## Activity
Among the lines below, take the one holding "1469,0 L 1492,0", the one holding "M 0,1217 L 103,1284", and all lines between them. Set them down exactly.

## Supplied data
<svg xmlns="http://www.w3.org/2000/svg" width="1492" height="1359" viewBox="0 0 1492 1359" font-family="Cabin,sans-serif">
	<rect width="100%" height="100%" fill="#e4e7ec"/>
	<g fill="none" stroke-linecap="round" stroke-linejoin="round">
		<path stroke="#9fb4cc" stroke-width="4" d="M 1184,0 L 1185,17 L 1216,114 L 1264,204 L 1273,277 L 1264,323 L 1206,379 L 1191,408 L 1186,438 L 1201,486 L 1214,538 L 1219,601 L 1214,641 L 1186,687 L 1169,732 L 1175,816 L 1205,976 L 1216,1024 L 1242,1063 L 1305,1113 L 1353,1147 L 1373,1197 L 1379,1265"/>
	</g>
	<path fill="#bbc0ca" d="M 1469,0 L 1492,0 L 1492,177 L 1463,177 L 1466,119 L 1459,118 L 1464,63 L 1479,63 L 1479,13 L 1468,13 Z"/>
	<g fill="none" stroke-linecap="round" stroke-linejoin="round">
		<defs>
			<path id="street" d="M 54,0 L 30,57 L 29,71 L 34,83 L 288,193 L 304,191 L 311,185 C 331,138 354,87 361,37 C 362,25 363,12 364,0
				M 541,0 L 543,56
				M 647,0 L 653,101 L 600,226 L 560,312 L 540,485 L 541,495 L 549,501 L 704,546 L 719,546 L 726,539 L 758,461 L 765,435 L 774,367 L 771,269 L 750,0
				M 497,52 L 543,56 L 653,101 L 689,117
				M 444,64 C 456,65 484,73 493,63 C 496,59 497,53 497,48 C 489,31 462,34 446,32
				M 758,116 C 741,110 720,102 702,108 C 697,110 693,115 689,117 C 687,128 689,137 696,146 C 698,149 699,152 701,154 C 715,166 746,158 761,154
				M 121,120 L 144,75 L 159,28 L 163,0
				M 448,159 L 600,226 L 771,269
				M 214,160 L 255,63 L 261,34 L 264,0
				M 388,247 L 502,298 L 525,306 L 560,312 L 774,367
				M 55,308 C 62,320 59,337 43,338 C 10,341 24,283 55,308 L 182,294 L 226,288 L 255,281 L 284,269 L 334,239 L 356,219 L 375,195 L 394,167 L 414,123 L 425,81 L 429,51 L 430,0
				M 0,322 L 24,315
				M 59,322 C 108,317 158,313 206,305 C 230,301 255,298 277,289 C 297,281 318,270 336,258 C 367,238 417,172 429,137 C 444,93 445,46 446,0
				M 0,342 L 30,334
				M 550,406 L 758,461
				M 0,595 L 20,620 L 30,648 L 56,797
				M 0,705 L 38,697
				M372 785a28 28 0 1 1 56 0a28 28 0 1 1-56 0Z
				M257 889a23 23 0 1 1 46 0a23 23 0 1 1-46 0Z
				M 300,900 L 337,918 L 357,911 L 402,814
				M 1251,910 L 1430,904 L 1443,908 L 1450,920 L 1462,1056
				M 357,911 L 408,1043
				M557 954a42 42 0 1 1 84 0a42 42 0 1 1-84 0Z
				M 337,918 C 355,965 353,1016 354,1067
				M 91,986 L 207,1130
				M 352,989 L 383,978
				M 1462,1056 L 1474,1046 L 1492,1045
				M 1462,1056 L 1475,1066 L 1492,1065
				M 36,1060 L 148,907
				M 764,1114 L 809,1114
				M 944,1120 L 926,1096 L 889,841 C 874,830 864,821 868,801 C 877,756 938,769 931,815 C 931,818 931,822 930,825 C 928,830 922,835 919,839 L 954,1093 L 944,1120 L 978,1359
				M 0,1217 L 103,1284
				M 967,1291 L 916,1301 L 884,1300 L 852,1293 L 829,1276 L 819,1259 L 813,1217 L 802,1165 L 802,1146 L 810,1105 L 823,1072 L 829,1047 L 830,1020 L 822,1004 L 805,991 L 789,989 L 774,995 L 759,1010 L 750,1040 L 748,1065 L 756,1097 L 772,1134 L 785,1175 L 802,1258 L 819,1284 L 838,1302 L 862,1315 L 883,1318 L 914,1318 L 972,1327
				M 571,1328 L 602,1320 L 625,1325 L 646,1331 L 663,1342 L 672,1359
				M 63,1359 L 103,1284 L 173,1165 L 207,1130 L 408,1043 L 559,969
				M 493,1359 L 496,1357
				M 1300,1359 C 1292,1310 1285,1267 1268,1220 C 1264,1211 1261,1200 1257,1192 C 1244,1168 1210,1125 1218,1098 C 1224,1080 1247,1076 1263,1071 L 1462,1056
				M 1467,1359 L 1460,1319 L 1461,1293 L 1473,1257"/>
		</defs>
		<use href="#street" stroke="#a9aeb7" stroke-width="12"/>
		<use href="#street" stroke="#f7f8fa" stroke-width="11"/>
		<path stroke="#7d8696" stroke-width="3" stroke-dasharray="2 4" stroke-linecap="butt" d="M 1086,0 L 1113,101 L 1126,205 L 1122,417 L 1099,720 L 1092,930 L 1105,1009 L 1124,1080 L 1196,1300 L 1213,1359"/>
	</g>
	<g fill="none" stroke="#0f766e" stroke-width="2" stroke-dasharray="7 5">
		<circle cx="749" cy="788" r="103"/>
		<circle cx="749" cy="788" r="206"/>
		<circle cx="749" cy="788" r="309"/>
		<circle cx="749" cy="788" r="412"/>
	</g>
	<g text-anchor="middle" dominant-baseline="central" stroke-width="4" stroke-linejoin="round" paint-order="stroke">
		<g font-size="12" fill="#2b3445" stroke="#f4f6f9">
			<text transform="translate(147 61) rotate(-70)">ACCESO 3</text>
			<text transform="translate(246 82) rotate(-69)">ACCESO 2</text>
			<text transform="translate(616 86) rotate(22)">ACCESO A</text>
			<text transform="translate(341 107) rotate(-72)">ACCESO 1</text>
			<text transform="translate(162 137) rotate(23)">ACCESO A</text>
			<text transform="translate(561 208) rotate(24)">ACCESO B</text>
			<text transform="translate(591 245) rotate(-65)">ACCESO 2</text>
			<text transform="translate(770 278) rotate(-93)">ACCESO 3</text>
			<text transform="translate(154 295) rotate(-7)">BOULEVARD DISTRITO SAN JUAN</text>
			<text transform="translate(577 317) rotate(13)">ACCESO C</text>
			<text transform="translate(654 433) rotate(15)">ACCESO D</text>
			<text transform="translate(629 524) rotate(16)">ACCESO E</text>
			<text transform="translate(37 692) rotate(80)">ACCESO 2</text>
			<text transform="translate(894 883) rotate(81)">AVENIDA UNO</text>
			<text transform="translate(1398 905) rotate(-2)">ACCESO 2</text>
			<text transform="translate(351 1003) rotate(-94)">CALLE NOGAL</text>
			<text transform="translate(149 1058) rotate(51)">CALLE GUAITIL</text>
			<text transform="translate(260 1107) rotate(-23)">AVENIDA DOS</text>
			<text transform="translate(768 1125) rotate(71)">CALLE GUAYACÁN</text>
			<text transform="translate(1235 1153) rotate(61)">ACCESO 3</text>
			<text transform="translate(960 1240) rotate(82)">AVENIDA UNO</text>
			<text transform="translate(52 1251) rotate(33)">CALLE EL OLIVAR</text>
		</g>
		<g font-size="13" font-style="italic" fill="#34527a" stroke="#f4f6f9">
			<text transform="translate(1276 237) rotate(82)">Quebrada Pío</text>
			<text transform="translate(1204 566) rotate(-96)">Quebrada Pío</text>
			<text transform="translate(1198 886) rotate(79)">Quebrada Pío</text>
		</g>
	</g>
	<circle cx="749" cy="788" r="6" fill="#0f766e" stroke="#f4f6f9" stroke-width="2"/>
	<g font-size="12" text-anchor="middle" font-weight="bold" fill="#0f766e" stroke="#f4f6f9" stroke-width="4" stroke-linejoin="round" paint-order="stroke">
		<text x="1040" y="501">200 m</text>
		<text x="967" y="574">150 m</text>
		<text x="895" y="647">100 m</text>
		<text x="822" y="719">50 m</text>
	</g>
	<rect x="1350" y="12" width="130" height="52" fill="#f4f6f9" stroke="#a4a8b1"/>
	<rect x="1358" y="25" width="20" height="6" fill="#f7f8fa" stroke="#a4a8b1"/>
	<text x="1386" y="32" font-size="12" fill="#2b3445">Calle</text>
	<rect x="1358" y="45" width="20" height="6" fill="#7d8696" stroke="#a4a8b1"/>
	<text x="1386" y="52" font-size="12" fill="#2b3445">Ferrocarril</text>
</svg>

## Written solution
	<path fill="#bbc0ca" d="M 1469,0 L 1492,0 L 1492,177 L 1463,177 L 1466,119 L 1459,118 L 1464,63 L 1479,63 L 1479,13 L 1468,13 Z"/>
	<g fill="none" stroke-linecap="round" stroke-linejoin="round">
		<defs>
			<path id="street" d="M 54,0 L 30,57 L 29,71 L 34,83 L 288,193 L 304,191 L 311,185 C 331,138 354,87 361,37 C 362,25 363,12 364,0
				M 541,0 L 543,56
				M 647,0 L 653,101 L 600,226 L 560,312 L 540,485 L 541,495 L 549,501 L 704,546 L 719,546 L 726,539 L 758,461 L 765,435 L 774,367 L 771,269 L 750,0
				M 497,52 L 543,56 L 653,101 L 689,117
				M 444,64 C 456,65 484,73 493,63 C 496,59 497,53 497,48 C 489,31 462,34 446,32
				M 758,116 C 741,110 720,102 702,108 C 697,110 693,115 689,117 C 687,128 689,137 696,146 C 698,149 699,152 701,154 C 715,166 746,158 761,154
				M 121,120 L 144,75 L 159,28 L 163,0
				M 448,159 L 600,226 L 771,269
				M 214,160 L 255,63 L 261,34 L 264,0
				M 388,247 L 502,298 L 525,306 L 560,312 L 774,367
				M 55,308 C 62,320 59,337 43,338 C 10,341 24,283 55,308 L 182,294 L 226,288 L 255,281 L 284,269 L 334,239 L 356,219 L 375,195 L 394,167 L 414,123 L 425,81 L 429,51 L 430,0
				M 0,322 L 24,315
				M 59,322 C 108,317 158,313 206,305 C 230,301 255,298 277,289 C 297,281 318,270 336,258 C 367,238 417,172 429,137 C 444,93 445,46 446,0
				M 0,342 L 30,334
				M 550,406 L 758,461
				M 0,595 L 20,620 L 30,648 L 56,797
				M 0,705 L 38,697
				M372 785a28 28 0 1 1 56 0a28 28 0 1 1-56 0Z
				M257 889a23 23 0 1 1 46 0a23 23 0 1 1-46 0Z
				M 300,900 L 337,918 L 357,911 L 402,814
				M 1251,910 L 1430,904 L 1443,908 L 1450,920 L 1462,1056
				M 357,911 L 408,1043
				M557 954a42 42 0 1 1 84 0a42 42 0 1 1-84 0Z
				M 337,918 C 355,965 353,1016 354,1067
				M 91,986 L 207,1130
				M 352,989 L 383,978
				M 1462,1056 L 1474,1046 L 1492,1045
				M 1462,1056 L 1475,1066 L 1492,1065
				M 36,1060 L 148,907
				M 764,1114 L 809,1114
				M 944,1120 L 926,1096 L 889,841 C 874,830 864,821 868,801 C 877,756 938,769 931,815 C 931,818 931,822 930,825 C 928,830 922,835 919,839 L 954,1093 L 944,1120 L 978,1359
				M 0,1217 L 103,1284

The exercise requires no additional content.